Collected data
============
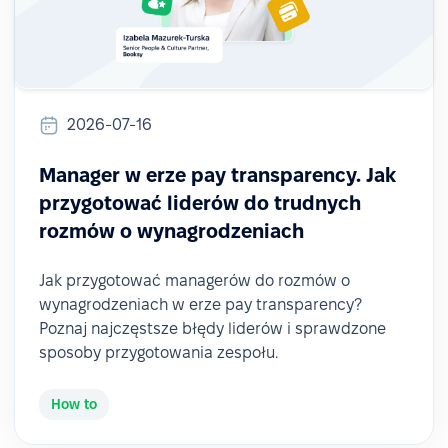
2026-07-16
Manager w erze pay transparency. Jak
przygotować liderów do trudnych
rozmów o wynagrodzeniach
Jak przygotować managerów do rozmów o
wynagrodzeniach w erze pay transparency?
Poznaj najczęstsze błędy liderów i sprawdzone
sposoby przygotowania zespołu.
How to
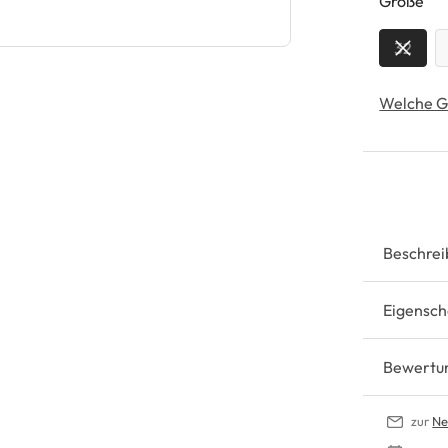
au
Größe
32
Welche G
Beschrei
Eigensch
Bewertu
zur
Ne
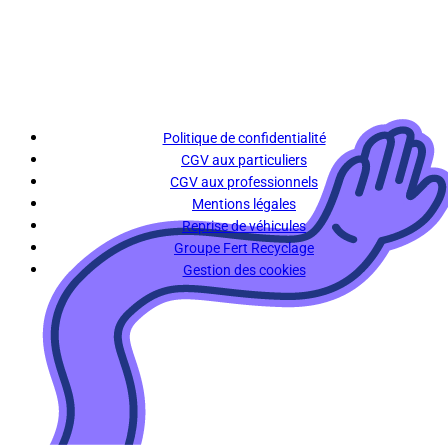
Politique de confidentialité
CGV aux particuliers
CGV aux professionnels
Mentions légales
Reprise de véhicules
Groupe Fert Recyclage
Gestion des cookies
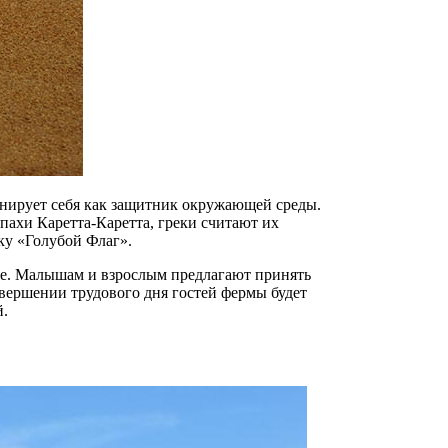
нирует себя как защитник окружающей среды.
пахи Каретта-Каретта, греки считают их
ку «Голубой Флаг».
де. Малышам и взрослым предлагают принять
авершении трудового дня гостей фермы будет
й.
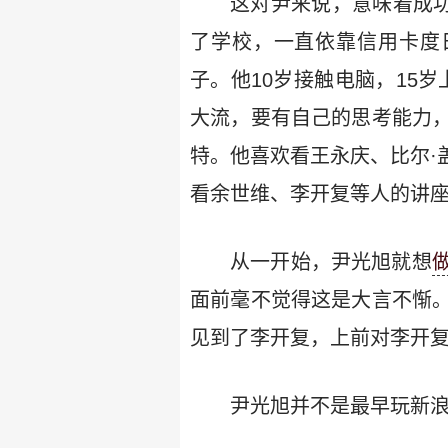
这对尹来说，意味着成功
了学校，一直依靠信用卡度
子。他10岁接触电脑，15
大流，要有自己的思考能力
特。他喜欢看王永庆、比尔·
看余世维、李开复等人的讲
从一开始，尹光旭就想
面前毫不觉得这是大言不惭
见到了李开复，上前对李开
尹光旭并不是最早玩新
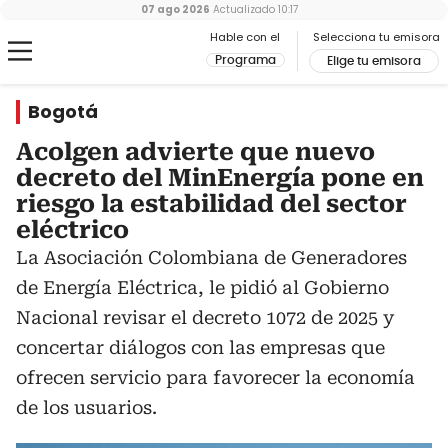
07 ago 2026
Actualizado
10:17
Hable con el
Selecciona tu emisora
Programa
Elige tu emisora
Bogotá
Acolgen advierte que nuevo
decreto del MinEnergía pone en
riesgo la estabilidad del sector
eléctrico
La Asociación Colombiana de Generadores
de Energía Eléctrica, le pidió al Gobierno
Nacional revisar el decreto 1072 de 2025 y
concertar diálogos con las empresas que
ofrecen servicio para favorecer la economía
de los usuarios.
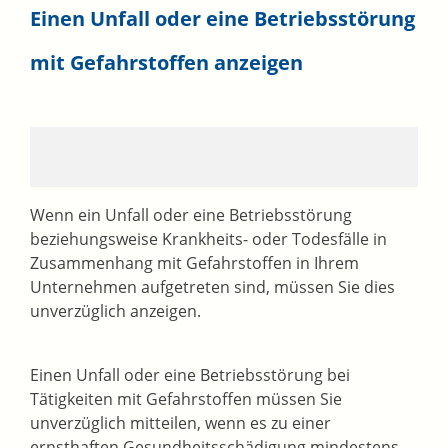
Einen Unfall oder eine Betriebsstörung
mit Gefahrstoffen anzeigen
Wenn ein Unfall oder eine Betriebsstörung
beziehungsweise Krankheits- oder Todesfälle in
Zusammenhang mit Gefahrstoffen in Ihrem
Unternehmen aufgetreten sind, müssen Sie dies
unverzüglich anzeigen.
Einen Unfall oder eine Betriebsstörung bei
Tätigkeiten mit Gefahrstoffen müssen Sie
unverzüglich mitteilen, wenn es zu einer
ernsthaften Gesundheitsschädigung mindestens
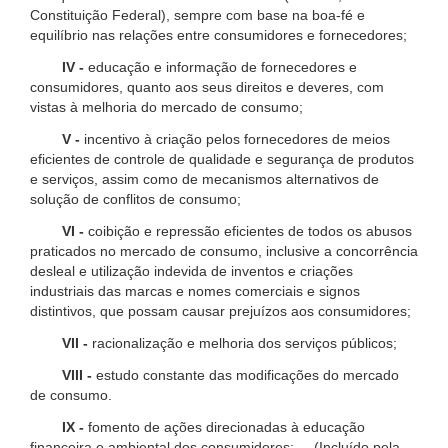
Constituição Federal), sempre com base na boa-fé e
equilíbrio nas relações entre consumidores e fornecedores;
IV -
educação e informação de fornecedores e
consumidores, quanto aos seus direitos e deveres, com
vistas à melhoria do mercado de consumo;
V -
incentivo à criação pelos fornecedores de meios
eficientes de controle de qualidade e segurança de produtos
e serviços, assim como de mecanismos alternativos de
solução de conflitos de consumo;
VI -
coibição e repressão eficientes de todos os abusos
praticados no mercado de consumo, inclusive a concorrência
desleal e utilização indevida de inventos e criações
industriais das marcas e nomes comerciais e signos
distintivos, que possam causar prejuízos aos consumidores;
VII -
racionalização e melhoria dos serviços públicos;
VIII -
estudo constante das modificações do mercado
de consumo.
IX -
fomento de ações direcionadas à educação
financeira e ambiental dos consumidores; (Incluído pela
============
THE PROBLEM:
Transcribe every line of text in the records above without any change, leaving out the picture markers.

RESPONSE TO THIS EXERCISE:
2026-07-16
Manager w erze pay transparency. Jak
przygotować liderów do trudnych
rozmów o wynagrodzeniach
Jak przygotować managerów do rozmów o
wynagrodzeniach w erze pay transparency?
Poznaj najczęstsze błędy liderów i sprawdzone
sposoby przygotowania zespołu.
How to
au
Größe
32
Welche G
Beschrei
Eigensch
Bewertu
zur
Ne
Politique de confidentialité
CGV aux particuliers
CGV aux professionnels
Mentions légales
Reprise de véhicules
Groupe Fert Recyclage
Gestion des cookies
нирует себя как защитник окружающей среды.
пахи Каретта-Каретта, греки считают их
ку «Голубой Флаг».
де. Малышам и взрослым предлагают принять
авершении трудового дня гостей фермы будет
й.
这对尹来说，意味着成功
了学校，一直依靠信用卡度
子。他10岁接触电脑，15
大流，要有自己的思考能力
特。他喜欢看王永庆、比尔·
看余世维、李开复等人的讲
从一开始，尹光旭就想
面前毫不觉得这是大言不惭
见到了李开复，上前对李开
尹光旭并不是最早玩新
07 ago 2026
Actualizado
10:17
Hable con el
Selecciona tu emisora
Programa
Elige tu emisora
Bogotá
Acolgen advierte que nuevo
decreto del MinEnergía pone en
riesgo la estabilidad del sector
eléctrico
La Asociación Colombiana de Generadores
de Energía Eléctrica, le pidió al Gobierno
Nacional revisar el decreto 1072 de 2025 y
concertar diálogos con las empresas que
ofrecen servicio para favorecer la economía
de los usuarios.
Einen Unfall oder eine Betriebsstörung
mit Gefahrstoffen anzeigen
Wenn ein Unfall oder eine Betriebsstörung
beziehungsweise Krankheits- oder Todesfälle in
Zusammenhang mit Gefahrstoffen in Ihrem
Unternehmen aufgetreten sind, müssen Sie dies
unverzüglich anzeigen.
Einen Unfall oder eine Betriebsstörung bei
Tätigkeiten mit Gefahrstoffen müssen Sie
unverzüglich mitteilen, wenn es zu einer
ernsthaften Gesundheitsschädigung mindestens
Constituição Federal), sempre com base na boa-fé e
equilíbrio nas relações entre consumidores e fornecedores;
IV -
educação e informação de fornecedores e
consumidores, quanto aos seus direitos e deveres, com
vistas à melhoria do mercado de consumo;
V -
incentivo à criação pelos fornecedores de meios
eficientes de controle de qualidade e segurança de produtos
e serviços, assim como de mecanismos alternativos de
solução de conflitos de consumo;
VI -
coibição e repressão eficientes de todos os abusos
praticados no mercado de consumo, inclusive a concorrência
desleal e utilização indevida de inventos e criações
industriais das marcas e nomes comerciais e signos
distintivos, que possam causar prejuízos aos consumidores;
VII -
racionalização e melhoria dos serviços públicos;
VIII -
estudo constante das modificações do mercado
de consumo.
IX -
fomento de ações direcionadas à educação
financeira e ambiental dos consumidores; (Incluído pela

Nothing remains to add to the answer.